Ben seni hiç unutmadım memleketim.. çaresizliğimizin genetik mirasçısı… 

Her bayram anıyoruz seni memleketim. 
Her bayram yalnızlık buralarda. 
Her bayram hüzün.. 
Aklımdan çıkmıyor hiç uzak yakın fark etmeksizin, taçlandırılmış yüzün.. 

Yaşamak bu kadar zor olmamalıydı toprağında, havasında ? Kurda, kuşa yetti de taşın toprağın havan, bir bize mi düştü baba ocağından gayrı düşmek? 


Neden istemedin anlamıyorum.. Soğuğuna, karına, çamuruna cennet gözüyle baktık da, sen neden yanardağın lavları attığı gibi attın dışarı bizi memleketim? 

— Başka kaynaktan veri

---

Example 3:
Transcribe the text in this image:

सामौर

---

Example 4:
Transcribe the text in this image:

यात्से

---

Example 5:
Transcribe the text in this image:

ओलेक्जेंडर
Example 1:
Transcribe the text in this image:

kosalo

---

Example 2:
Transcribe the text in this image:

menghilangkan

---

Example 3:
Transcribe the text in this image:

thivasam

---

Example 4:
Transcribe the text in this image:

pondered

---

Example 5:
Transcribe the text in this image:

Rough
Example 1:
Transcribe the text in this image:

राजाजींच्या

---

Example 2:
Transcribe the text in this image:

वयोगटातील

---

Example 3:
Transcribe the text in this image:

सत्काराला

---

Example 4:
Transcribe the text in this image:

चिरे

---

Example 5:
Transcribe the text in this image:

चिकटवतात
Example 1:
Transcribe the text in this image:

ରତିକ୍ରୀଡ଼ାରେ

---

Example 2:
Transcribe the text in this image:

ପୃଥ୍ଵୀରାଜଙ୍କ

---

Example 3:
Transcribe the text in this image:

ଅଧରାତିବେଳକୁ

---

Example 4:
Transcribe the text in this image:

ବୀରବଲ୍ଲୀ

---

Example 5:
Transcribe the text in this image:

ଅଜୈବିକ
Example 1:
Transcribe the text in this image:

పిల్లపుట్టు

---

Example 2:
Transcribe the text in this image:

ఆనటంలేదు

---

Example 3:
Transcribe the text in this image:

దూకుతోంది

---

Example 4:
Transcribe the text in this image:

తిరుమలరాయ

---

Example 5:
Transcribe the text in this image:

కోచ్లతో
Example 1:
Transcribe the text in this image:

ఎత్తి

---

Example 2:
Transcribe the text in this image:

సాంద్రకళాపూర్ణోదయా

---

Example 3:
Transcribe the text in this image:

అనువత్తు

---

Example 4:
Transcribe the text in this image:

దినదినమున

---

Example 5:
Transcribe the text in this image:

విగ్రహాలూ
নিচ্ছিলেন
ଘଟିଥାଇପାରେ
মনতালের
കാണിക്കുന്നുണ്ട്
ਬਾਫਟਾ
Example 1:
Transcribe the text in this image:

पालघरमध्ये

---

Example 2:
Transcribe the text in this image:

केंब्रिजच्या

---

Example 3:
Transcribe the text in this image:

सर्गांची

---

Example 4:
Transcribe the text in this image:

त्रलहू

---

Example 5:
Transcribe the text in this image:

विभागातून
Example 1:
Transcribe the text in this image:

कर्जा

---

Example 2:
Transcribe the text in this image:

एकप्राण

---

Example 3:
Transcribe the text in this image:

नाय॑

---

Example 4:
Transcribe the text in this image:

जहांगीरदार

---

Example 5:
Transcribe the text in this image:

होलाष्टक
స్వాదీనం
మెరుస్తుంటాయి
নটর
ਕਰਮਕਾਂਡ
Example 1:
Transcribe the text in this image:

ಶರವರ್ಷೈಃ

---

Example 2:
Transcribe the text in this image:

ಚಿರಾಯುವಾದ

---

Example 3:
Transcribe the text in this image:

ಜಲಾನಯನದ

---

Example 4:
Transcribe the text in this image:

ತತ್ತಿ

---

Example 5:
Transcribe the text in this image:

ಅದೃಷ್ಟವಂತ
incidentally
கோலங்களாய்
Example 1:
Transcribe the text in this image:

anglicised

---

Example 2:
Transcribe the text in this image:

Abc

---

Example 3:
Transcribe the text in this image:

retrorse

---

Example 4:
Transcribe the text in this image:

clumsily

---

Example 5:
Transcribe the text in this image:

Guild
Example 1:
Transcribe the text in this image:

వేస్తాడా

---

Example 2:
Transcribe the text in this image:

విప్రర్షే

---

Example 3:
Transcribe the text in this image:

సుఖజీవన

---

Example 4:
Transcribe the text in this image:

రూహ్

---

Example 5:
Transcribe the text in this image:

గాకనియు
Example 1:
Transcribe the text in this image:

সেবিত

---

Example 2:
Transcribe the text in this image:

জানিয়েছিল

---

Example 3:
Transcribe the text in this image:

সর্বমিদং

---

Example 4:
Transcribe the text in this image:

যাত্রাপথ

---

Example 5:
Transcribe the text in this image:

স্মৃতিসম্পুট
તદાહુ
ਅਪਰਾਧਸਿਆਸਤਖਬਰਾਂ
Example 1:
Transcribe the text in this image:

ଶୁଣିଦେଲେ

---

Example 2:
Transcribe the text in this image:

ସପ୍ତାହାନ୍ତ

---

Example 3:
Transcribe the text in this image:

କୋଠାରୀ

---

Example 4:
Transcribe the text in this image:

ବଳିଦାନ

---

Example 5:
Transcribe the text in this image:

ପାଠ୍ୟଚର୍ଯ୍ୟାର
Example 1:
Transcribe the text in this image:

Sıcaklığımız mı yaktı yüreğini, dağların mı istemedi küllenmiş bedenlerimizi? 

Ah bir dile gelsen.. bir konuşsan..desen ki unutmadım.. desen ki unutmadım kar üstünde yalın ayak gezen evlatlarımı.. unutmadım onurlu yavrularımı… Ah bir konuşsan.. 

Her türküde anıyorum seni memleketim. 
Gidenin neden gelmediğini anlıyorum artık. 
Kolay mı cesaret edip tekrar sarılmak sana? 
Kolay mı ölmeden bir araya gelmek, 
Mezar taşsız tutunmak eline.. kolay mı.. 

Bir insan taşında toprağında bir sayıdan daha fazlasına denk gelir. Betonlar, evler, caddeler değildir bir şehri güzel yapanlar. Geçmişidir, hatırlattıklarıdır. Sevdiklerini toprağında saklamasıdır anlam katan yaşanılır kılan. Özlenir yapan.  Hep bir şeyler eksik kaldı. Oysa fazla güzeldi caddeler, ya fazla beyazdı peynirleri, ya da en kral ayakkabılar vardı çocukların ayaklarında.. alışamadım! 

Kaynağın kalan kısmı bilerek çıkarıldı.